**Task description**:
Leaving the pictures aside, return the listing exactly as it appears.

**Available data**:
==*==
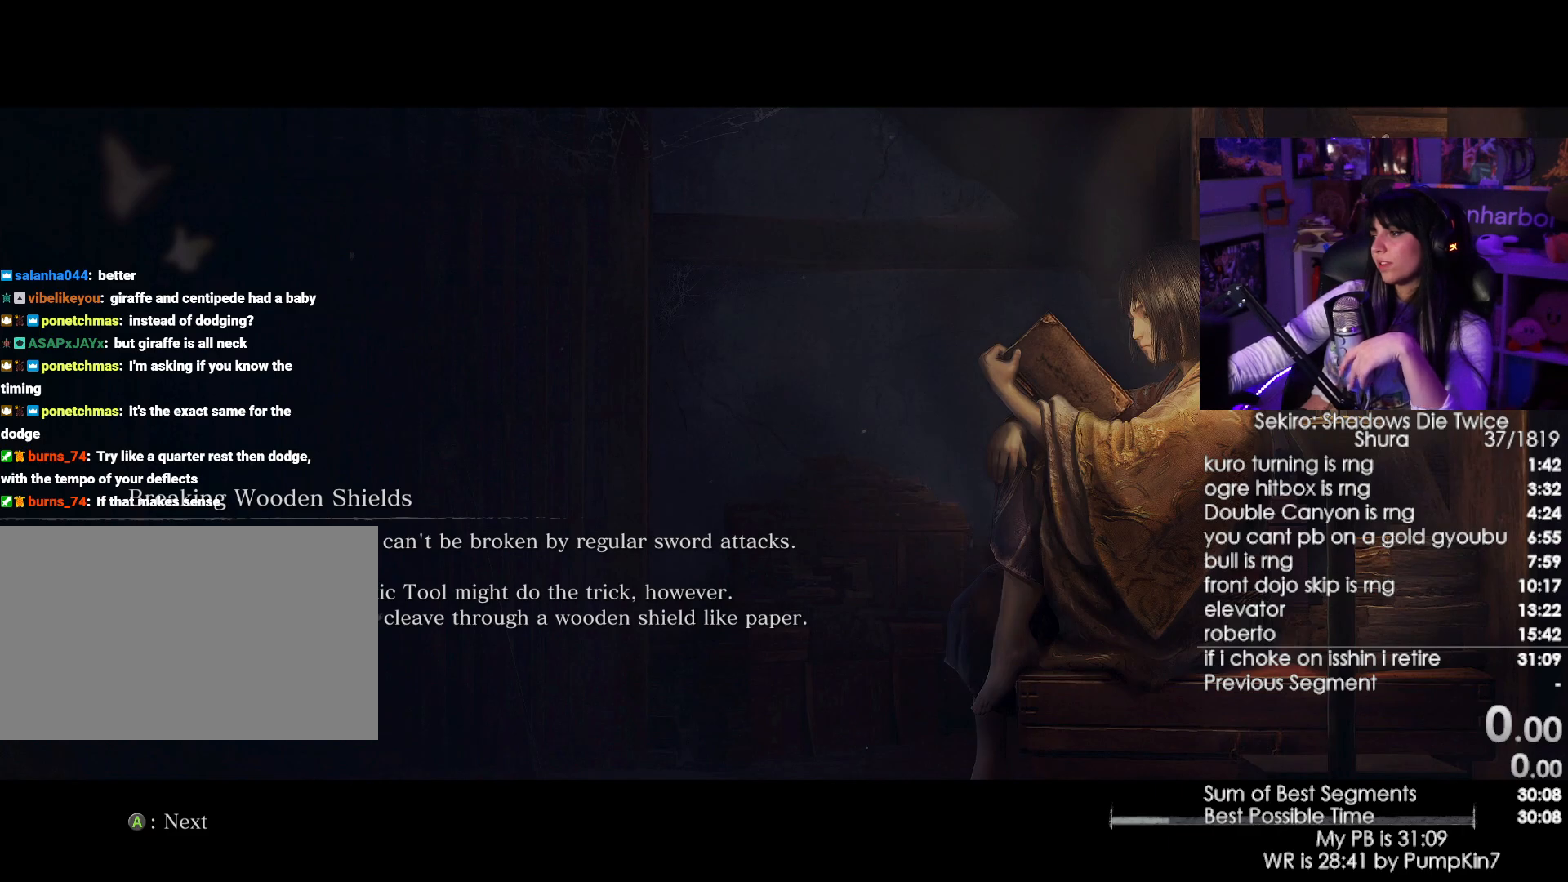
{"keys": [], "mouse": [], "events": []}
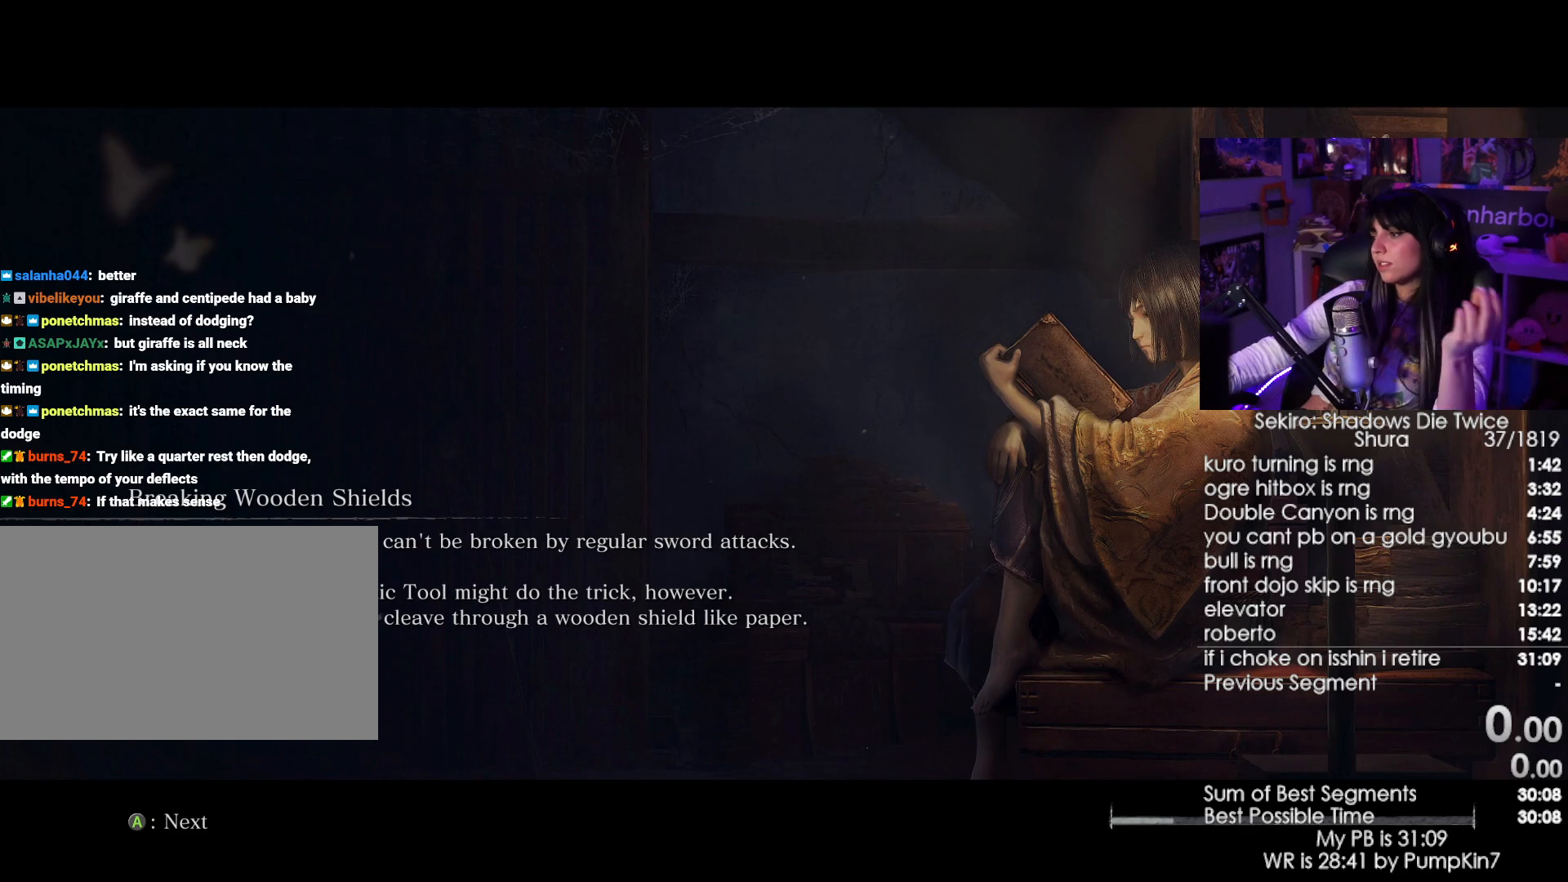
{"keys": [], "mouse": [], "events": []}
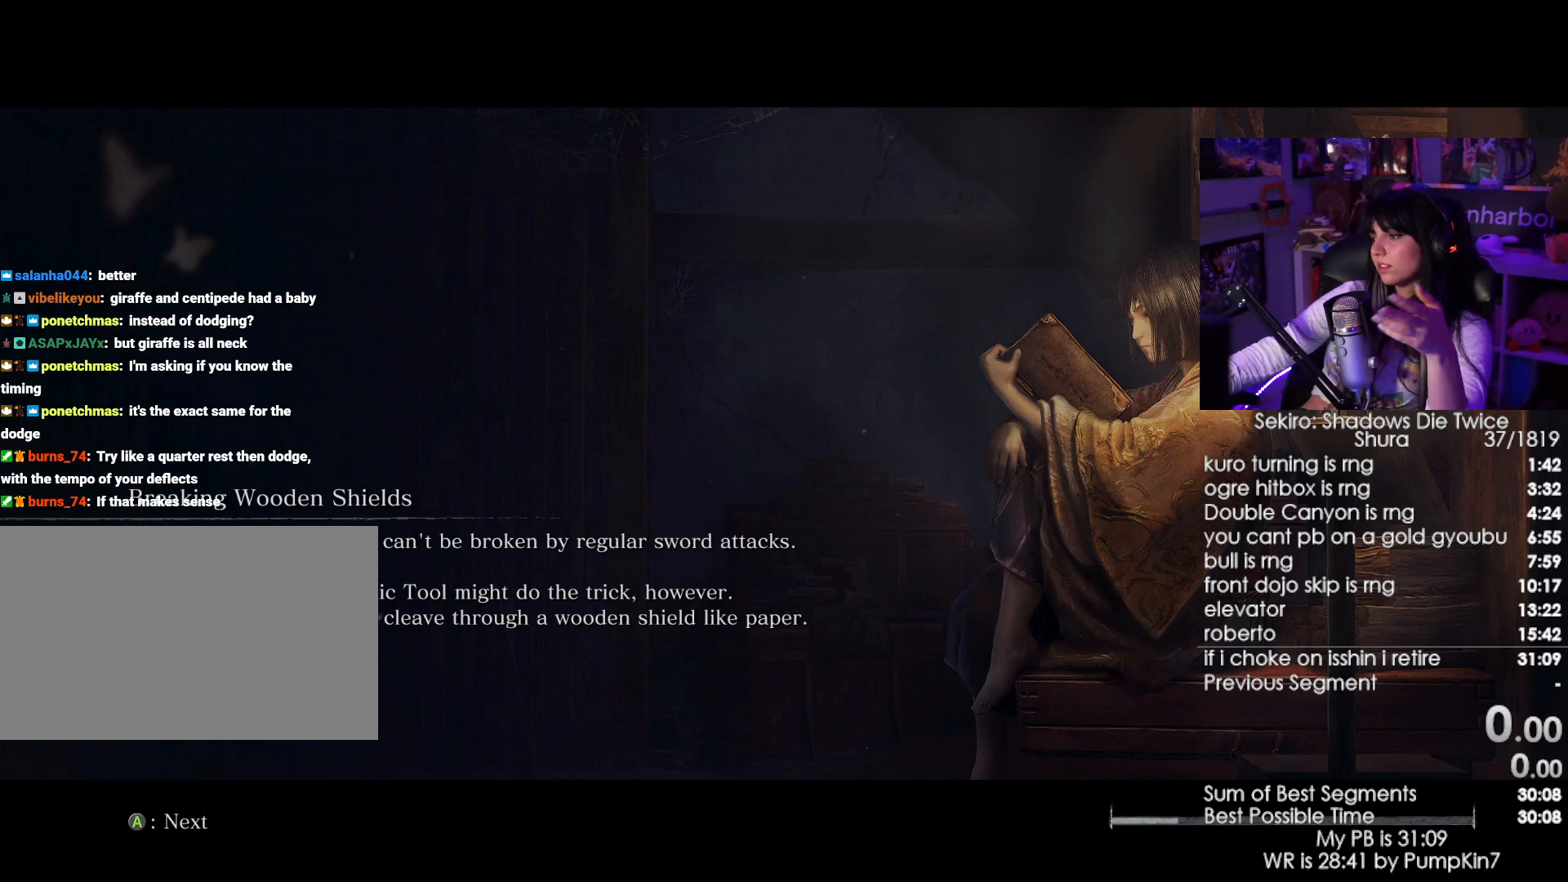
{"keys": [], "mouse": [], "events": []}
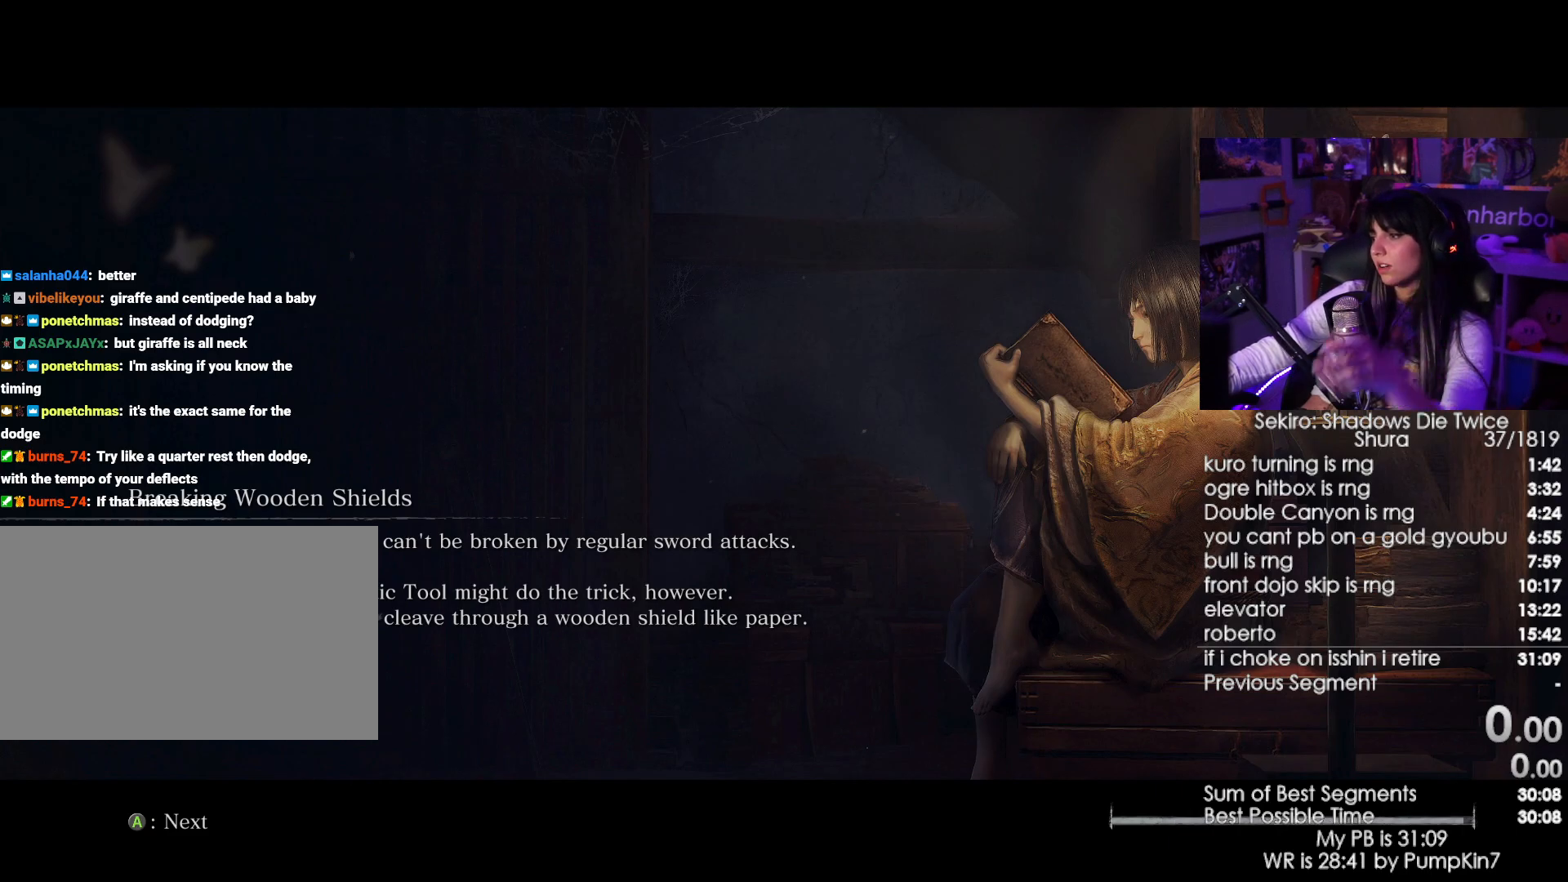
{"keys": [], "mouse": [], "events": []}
==*==
**Answer to this problem**:
{"keys": [], "mouse": [], "events": []}
{"keys": [], "mouse": [], "events": []}
{"keys": [], "mouse": [], "events": []}
{"keys": [], "mouse": [], "events": []}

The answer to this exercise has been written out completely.